Honestly, it was extremely comfortable. This was my first time traveling abroad, so even though I'd lived away from home since starting university and felt extremely self-sufficient, I was anxious. But the transition into life in South Korea was almost effortless -- this is a modern country with nearly everything I would want or need from back home. I was also lucky to be placed at a school with twelve other foreign teachers, many of whom also live in my apartment building. Having support from other expats as soon as I arrived definitely made the first few months of finding my way around much easier.

What advice would you give someone who's moving to Korea?

Research everything. As you're looking into jobs here, especially in the English teaching domain, really, really do your homework. I've been fortunate in my experience with a private academy because it's with one of the larger academy companies in the country, so I wasn't at a great risk of being tricked by shady owners, but that is a thing that happens. That being said, don't believe everything you read online. I found, before coming here, that there are a lot of very negative, bitter people, and the internet is just the tool they need to vent their frustration. Don't take it to heart. There's plenty of positive, yet honest, information out there for you. Contact bloggers. Find a way to e-mail people at the school you're looking into. Get all the information, and keep a good attitude.

What are your top 5 expat tips for anyone following in your footsteps?

  1. Embrace the adventure. Things are going to be strange, crazy, confusing, and wonderful. Just roll with it. If you keep a positive, friendly attitude, you'll be pleased to see how far it gets you. The frustration of a language barrier is softened significantly if you can smile and be patient with the situation.
  2. Let yourself wander and get lost. Exploring for the sake of exploring is rewarding and a great way to get to know a new place. Don't be afraid and remember that most of the time, the worst case scenario is you get lost and you'll have to find someone to help you. Which really isn't so bad.
  3. Don't be afraid to try new things. This means foods, tourist trips, participating in public events or festivals -- anything. Can't tell what that is on your plate? Take a bite. See a cool tourist trip but don't have anyone to go with? Go alone, you'll make friends. Are you being singled out at a festival as the only foreigner in the immediate vicinity? Smile, laugh, enjoy it, and get some great pictures.
  4. Learn about the culture. I found my culture shock was softened greatly by having a decent amount of knowledge about Asian customs, manners, food, etc. That being said, I still read up on Korea in particular. Other blogs were the biggest help, actually, especially ones by other ESL teachers. They gave me a good idea of what to expect as a teacher.
  5. Again, do your research about any potential jobs or places you would live. Find all the information you can, so you can make informed decisions. Don't be afraid to be a little assertive (especially if dealing with a recruiter) -- make sure you get all of your questions answered before making a commitment to a job.

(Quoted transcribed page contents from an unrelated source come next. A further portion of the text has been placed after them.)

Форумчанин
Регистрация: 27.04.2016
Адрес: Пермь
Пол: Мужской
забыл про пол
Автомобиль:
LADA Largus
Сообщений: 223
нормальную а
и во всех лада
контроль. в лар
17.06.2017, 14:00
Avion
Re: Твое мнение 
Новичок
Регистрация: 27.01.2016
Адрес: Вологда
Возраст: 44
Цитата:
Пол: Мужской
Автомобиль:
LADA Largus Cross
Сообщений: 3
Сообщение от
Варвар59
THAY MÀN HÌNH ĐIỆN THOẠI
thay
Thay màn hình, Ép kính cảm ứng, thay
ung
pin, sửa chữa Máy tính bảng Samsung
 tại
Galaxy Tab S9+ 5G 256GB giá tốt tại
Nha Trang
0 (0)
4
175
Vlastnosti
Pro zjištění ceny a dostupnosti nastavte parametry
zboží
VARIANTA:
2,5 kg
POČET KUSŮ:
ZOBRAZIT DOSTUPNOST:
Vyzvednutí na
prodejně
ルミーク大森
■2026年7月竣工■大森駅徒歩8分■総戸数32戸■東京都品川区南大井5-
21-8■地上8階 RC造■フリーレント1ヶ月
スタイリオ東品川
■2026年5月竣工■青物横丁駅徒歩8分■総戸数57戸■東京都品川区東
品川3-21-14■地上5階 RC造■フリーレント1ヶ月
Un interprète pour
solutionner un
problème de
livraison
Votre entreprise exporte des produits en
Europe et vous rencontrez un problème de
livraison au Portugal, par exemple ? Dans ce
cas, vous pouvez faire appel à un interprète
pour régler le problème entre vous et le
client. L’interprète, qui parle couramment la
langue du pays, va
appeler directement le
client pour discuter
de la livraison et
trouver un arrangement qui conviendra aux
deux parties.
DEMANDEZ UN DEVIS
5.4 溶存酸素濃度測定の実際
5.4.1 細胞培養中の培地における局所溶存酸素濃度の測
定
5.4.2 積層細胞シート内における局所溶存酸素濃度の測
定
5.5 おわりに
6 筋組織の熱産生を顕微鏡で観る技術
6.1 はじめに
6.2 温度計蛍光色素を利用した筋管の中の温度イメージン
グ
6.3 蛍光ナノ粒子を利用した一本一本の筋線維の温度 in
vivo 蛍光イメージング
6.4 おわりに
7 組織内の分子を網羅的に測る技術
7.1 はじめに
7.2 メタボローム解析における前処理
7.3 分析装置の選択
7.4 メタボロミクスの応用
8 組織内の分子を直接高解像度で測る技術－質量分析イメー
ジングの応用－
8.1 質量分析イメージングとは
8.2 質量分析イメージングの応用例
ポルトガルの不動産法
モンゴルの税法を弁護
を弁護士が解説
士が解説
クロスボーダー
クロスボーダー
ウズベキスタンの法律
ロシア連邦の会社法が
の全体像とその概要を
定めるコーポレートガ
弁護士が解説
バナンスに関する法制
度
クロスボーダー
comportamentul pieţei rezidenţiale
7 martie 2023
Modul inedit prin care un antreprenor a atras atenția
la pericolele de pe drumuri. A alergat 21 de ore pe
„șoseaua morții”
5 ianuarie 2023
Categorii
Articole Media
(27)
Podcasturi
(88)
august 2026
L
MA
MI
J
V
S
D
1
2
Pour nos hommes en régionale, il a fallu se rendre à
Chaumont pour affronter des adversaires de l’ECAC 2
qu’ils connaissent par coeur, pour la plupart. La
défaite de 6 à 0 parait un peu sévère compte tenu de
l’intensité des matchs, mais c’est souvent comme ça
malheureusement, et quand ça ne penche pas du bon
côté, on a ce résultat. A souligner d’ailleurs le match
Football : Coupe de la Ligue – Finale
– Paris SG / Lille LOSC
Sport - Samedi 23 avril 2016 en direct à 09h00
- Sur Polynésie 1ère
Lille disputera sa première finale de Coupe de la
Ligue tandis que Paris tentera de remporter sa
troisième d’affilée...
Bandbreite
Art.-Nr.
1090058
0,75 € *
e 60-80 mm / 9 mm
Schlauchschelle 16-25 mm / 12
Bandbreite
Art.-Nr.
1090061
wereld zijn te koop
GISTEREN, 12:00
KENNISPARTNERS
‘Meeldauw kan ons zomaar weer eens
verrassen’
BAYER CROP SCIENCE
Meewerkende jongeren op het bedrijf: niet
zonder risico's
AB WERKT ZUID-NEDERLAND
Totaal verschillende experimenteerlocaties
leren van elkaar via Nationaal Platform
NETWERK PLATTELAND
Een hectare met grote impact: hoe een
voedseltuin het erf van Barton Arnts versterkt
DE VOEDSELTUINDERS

Do you have any more questions? Leave them below in the comments or feel free to click on my "Contact" page for info on how to get in touch with me! 


  1. your blog is super awesome! my fiance and i are planning on moving to south korea (ochang/cheongju) in a month. we are so excited and counting down the days. maybe we'll see you there!
    if you want to follow along with our adventures, you can check out our blog, too, at http://korearomps.wordpress.com/
    (: --traci

    1. thanks! you guys are going to love korea, seriously so great. i've adding your blog to my feedly reader feed so i can keep tabs on your adventure! i love reading other korea expat blogs. :)


  2. I'm really happy to have found your blog! You post such interesting, helpful posts with beautiful pictures that it makes your blog a pleasure to read. It's great that I have gotten me some hints what to do here! I hope you're still enjoying South Korea if you're here and I wish you good luck!

    1. Thank you so much! That's really kind of you to say -- and I'm glad I could be helpful! Enjoy Korea! Best of luck to you too!